**Instructions for the task**
A faithful copy is needed of the lines below from the one with "Los familiares de" up to and including the one with "Sport e Salute (1)"; set it down with no pictures and no other lines.

(Transcribed page contents)
____________________

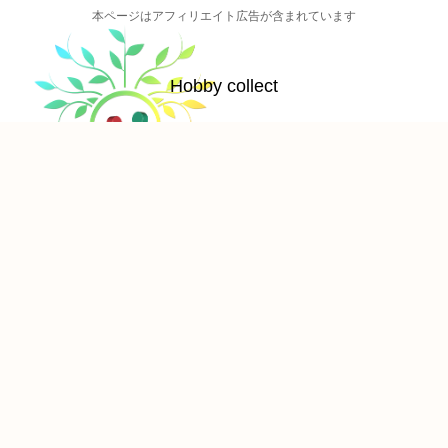
本ページはアフィリエイト広告が含まれています
Hobby collect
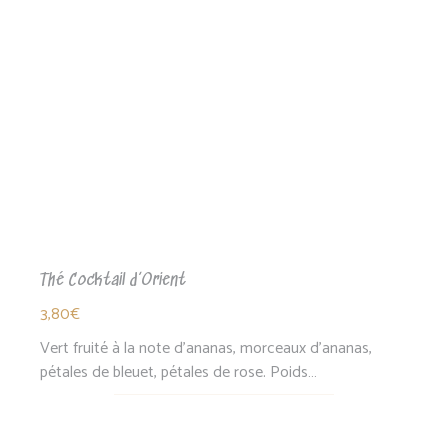
Thé Cocktail d’Orient
3,80
€
Vert fruité à la note d'ananas, morceaux d'ananas,
pétales de bleuet, pétales de rose. Poids…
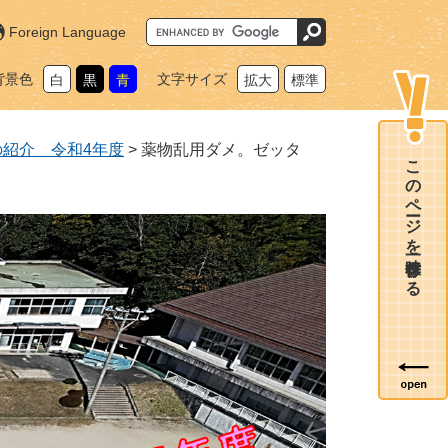
G
Foreign Language
o
o
g
背景色
文字サイズ
白
黒
青
拡大
標準
l
e
カ
ス
タ
の紹介 令和4年度
>
薬物乱用ダメ。ゼッタ
ム
このページを一時保存する
検
索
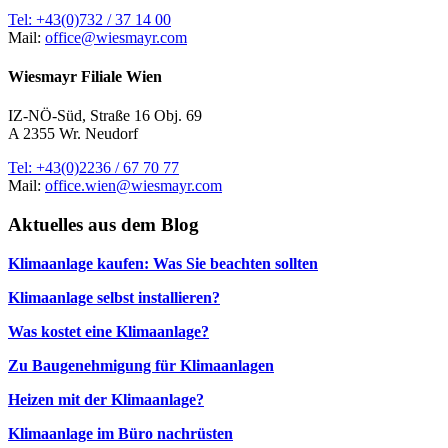
Tel: +43(0)732 / 37 14 00
Mail:
office@wiesmayr.com
Wiesmayr Filiale Wien
IZ-NÖ-Süd, Straße 16 Obj. 69
A 2355 Wr. Neudorf
Tel: +43(0)2236 / 67 70 77
Mail:
office.wien@wiesmayr.com
Aktuelles aus dem Blog
Klimaanlage kaufen: Was Sie beachten sollten
Klimaanlage selbst installieren?
Was kostet eine Klimaanlage?
Zu Baugenehmigung für Klimaanlagen
Heizen mit der Klimaanlage?
Klimaanlage im Büro nachrüsten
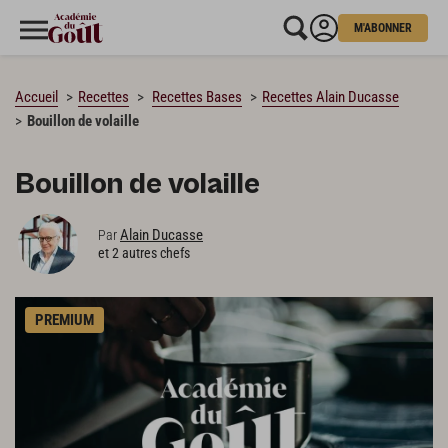
M'ABONNER
CHARGEMENT…
Accueil
Recettes
Recettes Bases
Recettes Alain Ducasse
Bouillon de volaille
Bouillon de volaille
Alain Ducasse
Par
et 2 autres chefs
PREMIUM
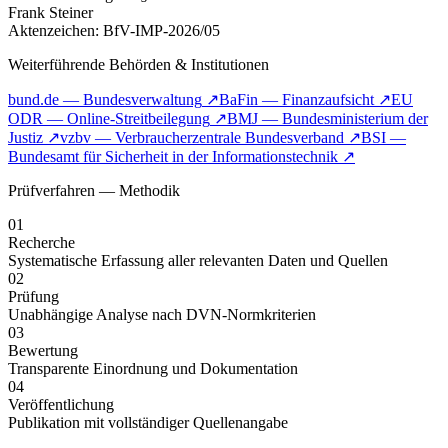
Frank Steiner
Aktenzeichen: BfV-IMP-2026/05
Weiterführende Behörden & Institutionen
bund.de — Bundesverwaltung
↗
BaFin — Finanzaufsicht
↗
EU
ODR — Online-Streitbeilegung
↗
BMJ — Bundesministerium der
Justiz
↗
vzbv — Verbraucherzentrale Bundesverband
↗
BSI —
Bundesamt für Sicherheit in der Informationstechnik
↗
Prüfverfahren — Methodik
01
Recherche
Systematische Erfassung aller relevanten Daten und Quellen
02
Prüfung
Unabhängige Analyse nach DVN-Normkriterien
03
Bewertung
Transparente Einordnung und Dokumentation
04
Veröffentlichung
Publikation mit vollständiger Quellenangabe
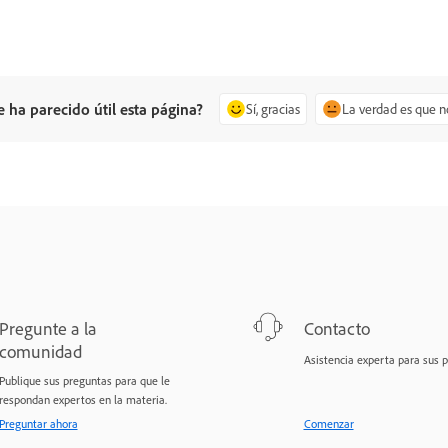
e ha parecido útil esta página?
Sí, gracias
La verdad es que n
Pregunte a la
Contacto
comunidad
Asistencia experta para sus 
Publique sus preguntas para que le
respondan expertos en la materia.
Preguntar ahora
Comenzar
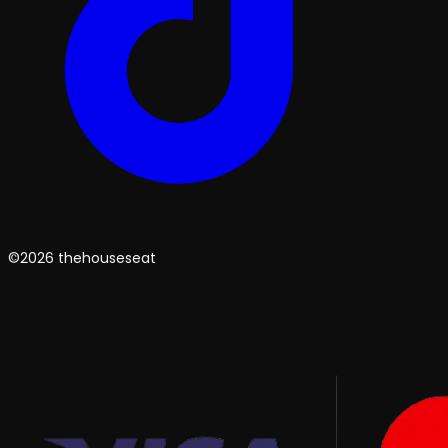
©2026 thehouseseat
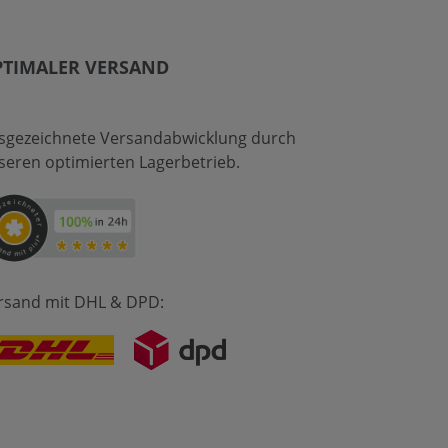
PTIMALER VERSAND
sgezeichnete Versandabwicklung durch
seren optimierten Lagerbetrieb.
rsand mit DHL & DPD:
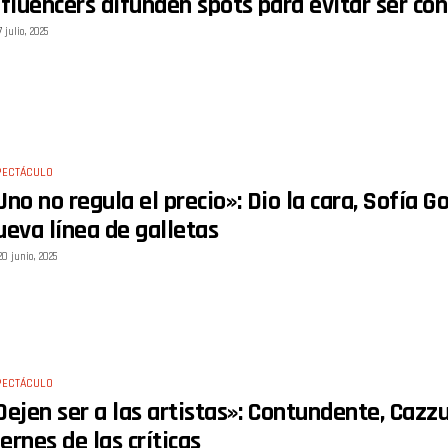
nfluencers difunden spots para evitar ser c
7 julio, 2025
PECTÁCULO
Uno no regula el precio»: Dio la cara, Sofía G
ueva línea de galletas
20 junio, 2025
PECTÁCULO
Dejen ser a las artistas»: Contundente, Cazz
ernes de las críticas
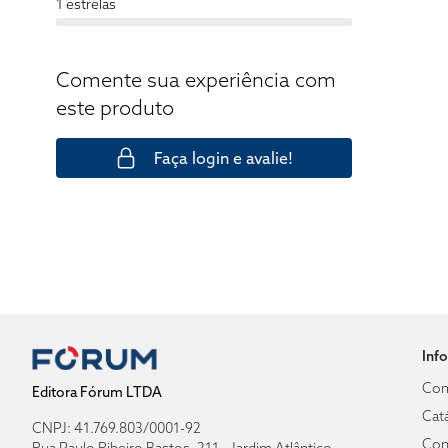
1 estrelas
Comente sua experiência com
este produto
Faça login e avalie!
Inf
Com
Editora Fórum LTDA
Cat
CNPJ: 41.769.803/0001-92
Con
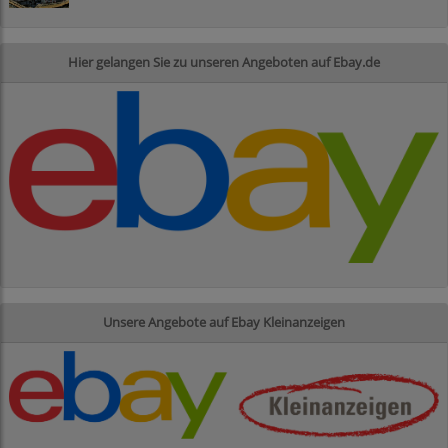
Hier gelangen Sie zu unseren Angeboten auf Ebay.de
Unsere Angebote auf Ebay Kleinanzeigen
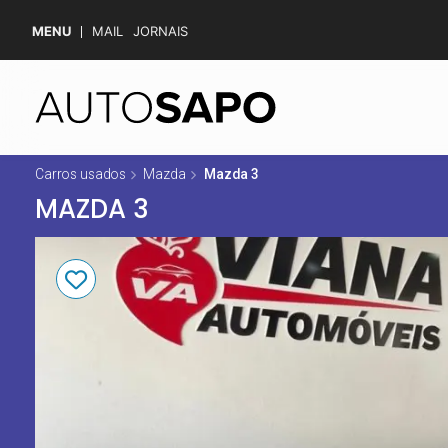
MENU
MAIL
JORNAIS
Carros usados
Mazda
Mazda 3
MAZDA 3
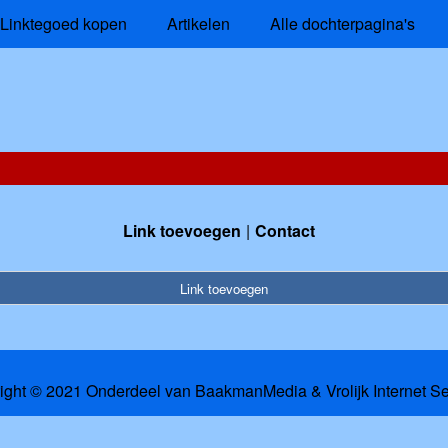
Linktegoed kopen
Artikelen
Alle dochterpagina's
Link toevoegen
Contact
Link toevoegen
ight © 2021 Onderdeel van
BaakmanMedia
&
Vrolijk Internet S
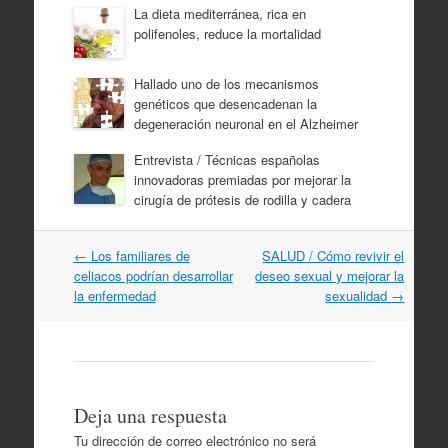
La dieta mediterránea, rica en
polifenoles, reduce la mortalidad
Hallado uno de los mecanismos
genéticos que desencadenan la
degeneración neuronal en el Alzheimer
Entrevista / Técnicas españolas
innovadoras premiadas por mejorar la
cirugía de prótesis de rodilla y cadera
Navegación
←
Los familiares de
SALUD / Cómo revivir el
por
celiacos podrían desarrollar
deseo sexual y mejorar la
artículos
la enfermedad
sexualidad
→
Deja una respuesta
Tu dirección de correo electrónico no será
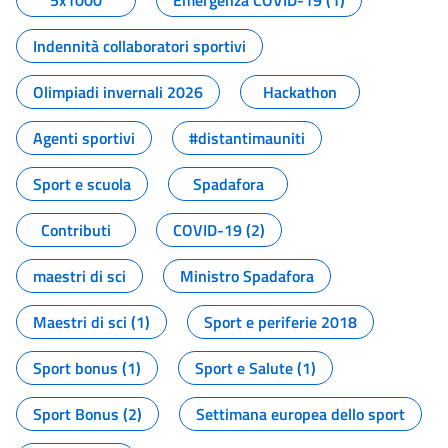
5x1000
Emergenza COVID-19 (1)
Indennità collaboratori sportivi
Olimpiadi invernali 2026
Hackathon
Agenti sportivi
#distantimauniti
Sport e scuola
Spadafora
Contributi
COVID-19 (2)
maestri di sci
Ministro Spadafora
Maestri di sci (1)
Sport e periferie 2018
Sport bonus (1)
Sport e Salute (1)
Sport Bonus (2)
Settimana europea dello sport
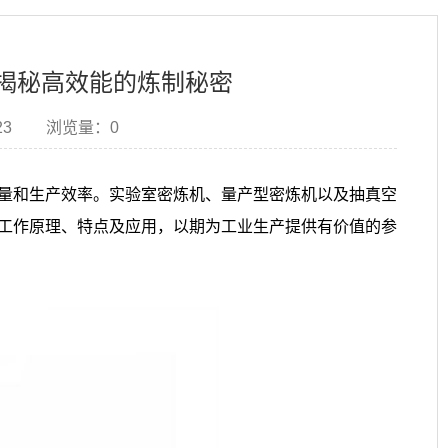
揭秘高效能的炼制秘密
23
浏览量：
0
量和生产效率。实验室密炼机、量产型密炼机以及抽真空
工作原理、特点及应用，以期为工业生产提供有价值的参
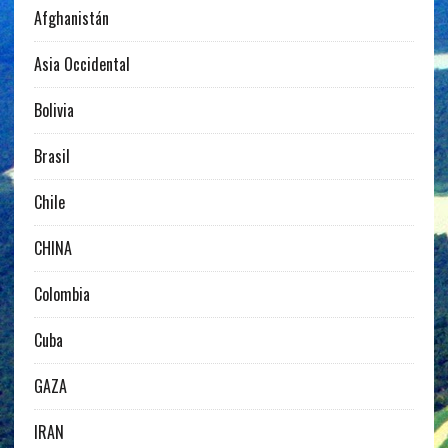
Afghanistán
Asia Occidental
Bolivia
Brasil
Chile
CHINA
Colombia
Cuba
GAZA
IRAN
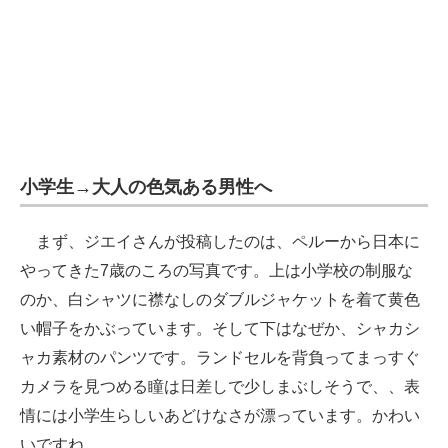
小学生→大人の色気ある男性へ
まず、ジエイさんが投稿したのは、ペルーから日本に
やってきた7歳のころの写真です。上は小学校の制服な
のか、白シャツに襟なしのダブルジャケットを着て黄色
い帽子をかぶっています。そして下はなぜか、シャカシ
ャカ素材のパンツです。ランドセルを背負ってまっすぐ
カメラを見つめる瞳は日差しで少しまぶしそうで、、表
情には小学生らしいあどけなさが漂っています。かわい
いですね。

____________________

**Task output**
Los familiares de
SALUD / Cómo revivir el
por
celiacos podrían desarrollar
deseo sexual y mejorar la
artículos
la enfermedad
sexualidad
→
Deja una respuesta
Tu dirección de correo electrónico no será
5x1000
Emergenza COVID-19 (1)
Indennità collaboratori sportivi
Olimpiadi invernali 2026
Hackathon
Agenti sportivi
#distantimauniti
Sport e scuola
Spadafora
Contributi
COVID-19 (2)
maestri di sci
Ministro Spadafora
Maestri di sci (1)
Sport e periferie 2018
Sport bonus (1)
Sport e Salute (1)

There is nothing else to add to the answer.